Pregnancy after infertility and loss is complicated, or at least it was for me. On one hand I was so happy we were finally pregnant but at the same time I was terrified something was going to happen. I wish I could say that the terrified feelings faded with time but it was 38 whole weeks of back and forth between these two emotions for me.
I feel like infertility has robbed me of so many things. I wanted to be excited about the life growing in me, but instead I mainly found myself scared and anxious. I had a hard time sharing our news and even saying we were expecting out loud. I did not dare buy anything for our little peanut, or think about a nursery until very close to her arrival. When it was time for an ultrasound, instead of being delighted for an upcoming chance to see our babe, it would take me days to mentally prepare. For our 20-week anatomy scan I got a call that morning (which was a Friday) that the tech was sick and they had to reschedule for the next week. Normally this would be no big deal but, I kid you not, I had a full meltdown on the phone. I had to close my office door to muffle my crying. I had been mentally working myself up to going for about 3 days and the thought of rescheduling until the next week and starting all over again seemed unimaginable. Thankfully the clinic was able to shift a few things around and still get me in that day.

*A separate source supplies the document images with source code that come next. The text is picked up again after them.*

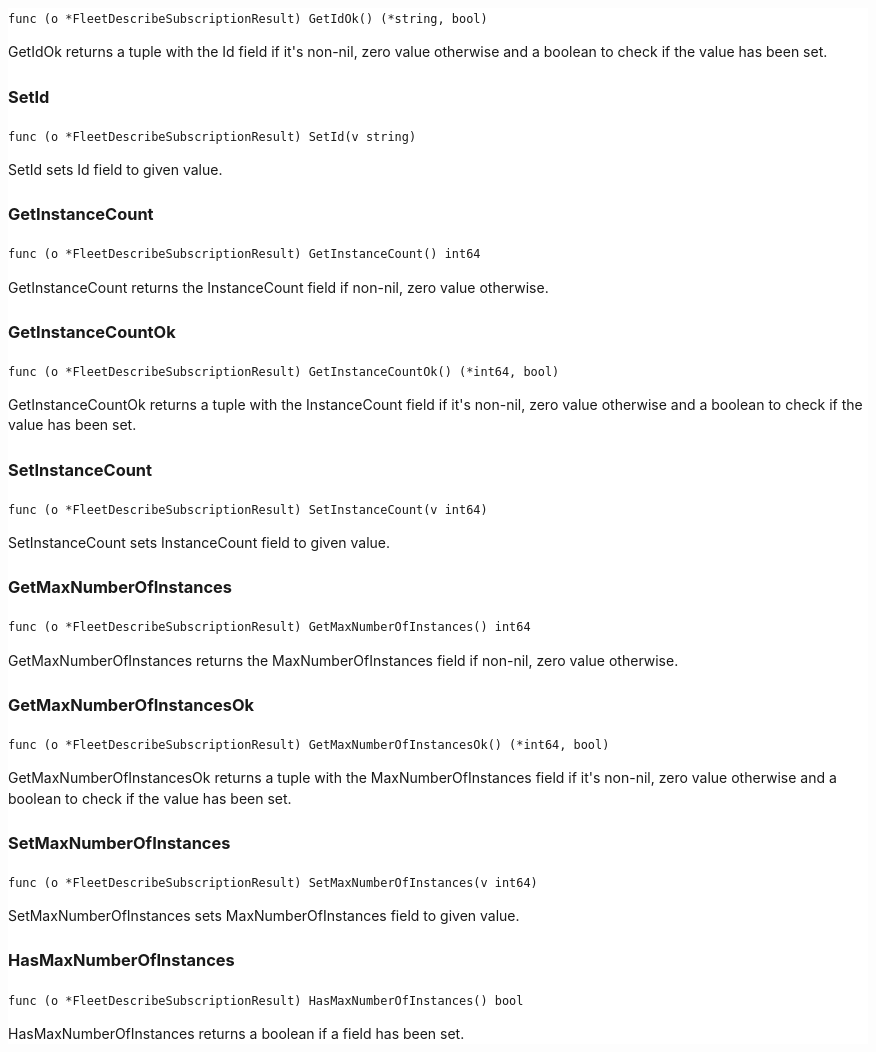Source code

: `func (o *FleetDescribeSubscriptionResult) GetIdOk() (*string, bool)`

GetIdOk returns a tuple with the Id field if it's non-nil, zero value otherwise
and a boolean to check if the value has been set.

### SetId

`func (o *FleetDescribeSubscriptionResult) SetId(v string)`

SetId sets Id field to given value.


### GetInstanceCount

`func (o *FleetDescribeSubscriptionResult) GetInstanceCount() int64`

GetInstanceCount returns the InstanceCount field if non-nil, zero value otherwise.

### GetInstanceCountOk

`func (o *FleetDescribeSubscriptionResult) GetInstanceCountOk() (*int64, bool)`

GetInstanceCountOk returns a tuple with the InstanceCount field if it's non-nil, zero value otherwise
and a boolean to check if the value has been set.

### SetInstanceCount

`func (o *FleetDescribeSubscriptionResult) SetInstanceCount(v int64)`

SetInstanceCount sets InstanceCount field to given value.


### GetMaxNumberOfInstances

`func (o *FleetDescribeSubscriptionResult) GetMaxNumberOfInstances() int64`

GetMaxNumberOfInstances returns the MaxNumberOfInstances field if non-nil, zero value otherwise.

### GetMaxNumberOfInstancesOk

`func (o *FleetDescribeSubscriptionResult) GetMaxNumberOfInstancesOk() (*int64, bool)`

GetMaxNumberOfInstancesOk returns a tuple with the MaxNumberOfInstances field if it's non-nil, zero value otherwise
and a boolean to check if the value has been set.

### SetMaxNumberOfInstances

`func (o *FleetDescribeSubscriptionResult) SetMaxNumberOfInstances(v int64)`

SetMaxNumberOfInstances sets MaxNumberOfInstances field to given value.

### HasMaxNumberOfInstances

`func (o *FleetDescribeSubscriptionResult) HasMaxNumberOfInstances() bool`

HasMaxNumberOfInstances returns a boolean if a field has been set.

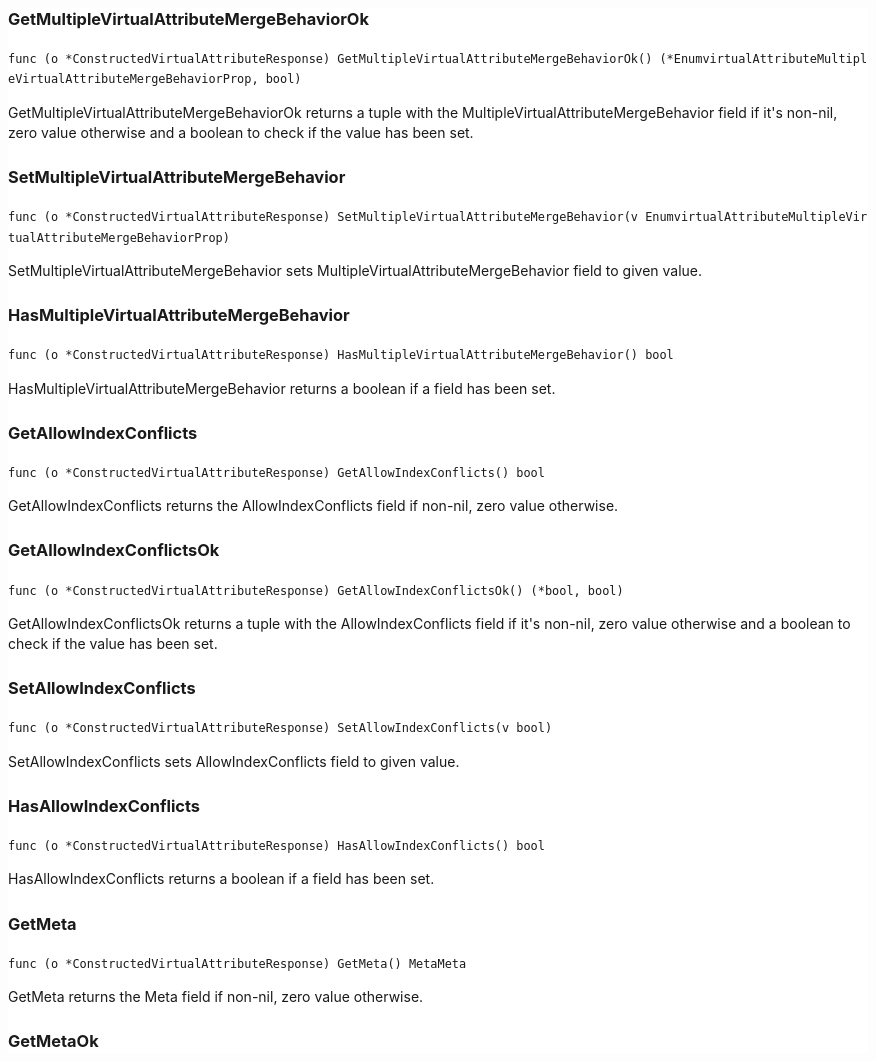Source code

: ### GetMultipleVirtualAttributeMergeBehaviorOk

`func (o *ConstructedVirtualAttributeResponse) GetMultipleVirtualAttributeMergeBehaviorOk() (*EnumvirtualAttributeMultipleVirtualAttributeMergeBehaviorProp, bool)`

GetMultipleVirtualAttributeMergeBehaviorOk returns a tuple with the MultipleVirtualAttributeMergeBehavior field if it's non-nil, zero value otherwise
and a boolean to check if the value has been set.

### SetMultipleVirtualAttributeMergeBehavior

`func (o *ConstructedVirtualAttributeResponse) SetMultipleVirtualAttributeMergeBehavior(v EnumvirtualAttributeMultipleVirtualAttributeMergeBehaviorProp)`

SetMultipleVirtualAttributeMergeBehavior sets MultipleVirtualAttributeMergeBehavior field to given value.

### HasMultipleVirtualAttributeMergeBehavior

`func (o *ConstructedVirtualAttributeResponse) HasMultipleVirtualAttributeMergeBehavior() bool`

HasMultipleVirtualAttributeMergeBehavior returns a boolean if a field has been set.

### GetAllowIndexConflicts

`func (o *ConstructedVirtualAttributeResponse) GetAllowIndexConflicts() bool`

GetAllowIndexConflicts returns the AllowIndexConflicts field if non-nil, zero value otherwise.

### GetAllowIndexConflictsOk

`func (o *ConstructedVirtualAttributeResponse) GetAllowIndexConflictsOk() (*bool, bool)`

GetAllowIndexConflictsOk returns a tuple with the AllowIndexConflicts field if it's non-nil, zero value otherwise
and a boolean to check if the value has been set.

### SetAllowIndexConflicts

`func (o *ConstructedVirtualAttributeResponse) SetAllowIndexConflicts(v bool)`

SetAllowIndexConflicts sets AllowIndexConflicts field to given value.

### HasAllowIndexConflicts

`func (o *ConstructedVirtualAttributeResponse) HasAllowIndexConflicts() bool`

HasAllowIndexConflicts returns a boolean if a field has been set.

### GetMeta

`func (o *ConstructedVirtualAttributeResponse) GetMeta() MetaMeta`

GetMeta returns the Meta field if non-nil, zero value otherwise.

### GetMetaOk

I had a hard time taking photos of myself, but looking back am sure glad I did. Sharing them was a different story. It took me until after Kadence was here for me to even look through them and do any editing. Other than Joel (who did a great job taking these for me!) I don't think anyone has even seen these. I had ordered the weekly cards when we found out we were pregnant the first time in 2019. They were in our spare room closet along with an empty pregnancy journal. I wasn't sure if I could bring myself to use them or if I needed to buy a second set. We were only 2 weeks away from using them the first time. In the end I decided to use them and will always remember when I initially bought them. The pregnancy journal is still completely empty. I opened it many times thinking I could bring myself to fill something out, but never could. I couldn't even write my name on the first page.
Even though I was pregnant, pregnancy announcements were still triggering for me (and honestly still are). I would see an announcement and others sharing their excitement and it would break my heart that I was more anxious than excited. This was all I had wanted for years now and it was happening, why was I not over the moon? Even after Kadence's arrival I was sad that I hadn't been more excited for her and was worried she would think I wasn't, which is the furthest thing from the truth.
I don't think I realized how much the impacts of infertility would stay with me even after we welcomed our baby girl. When we had trouble with breast feeding a nurse mentioned what had caused the infertility might also be impacting my ability to produce milk. I struggled a lot with this, disappointed that this was yet another way my body was failing as a mom. I couldn't get pregnant, stay pregnant or feed my baby, all things that my body was supposed to do naturally. In my brain I knew this was silly, but in my mama heart it was so hard. Now that we are 7 months postpartum I see things a bit more clearly and am so happy for our journey bringing K into the world (hence finally be ready to share these photos!)
I think I have accepted that infertility is something that is just part of my life. I knew the losses would always be with me, but I thought infertility was going to be something I was done with. I think being more aware of how it impacts me has helped me live with it. Not sure if others can relate, but that is why I think it is so important to share my journey.
I don't know if we are ever going to go through this wild ride again, so I am so glad I have these memories of me and my little sweetie. Or maybe we will, and I will have the courage to write my name on the first page of that pregnancy journal!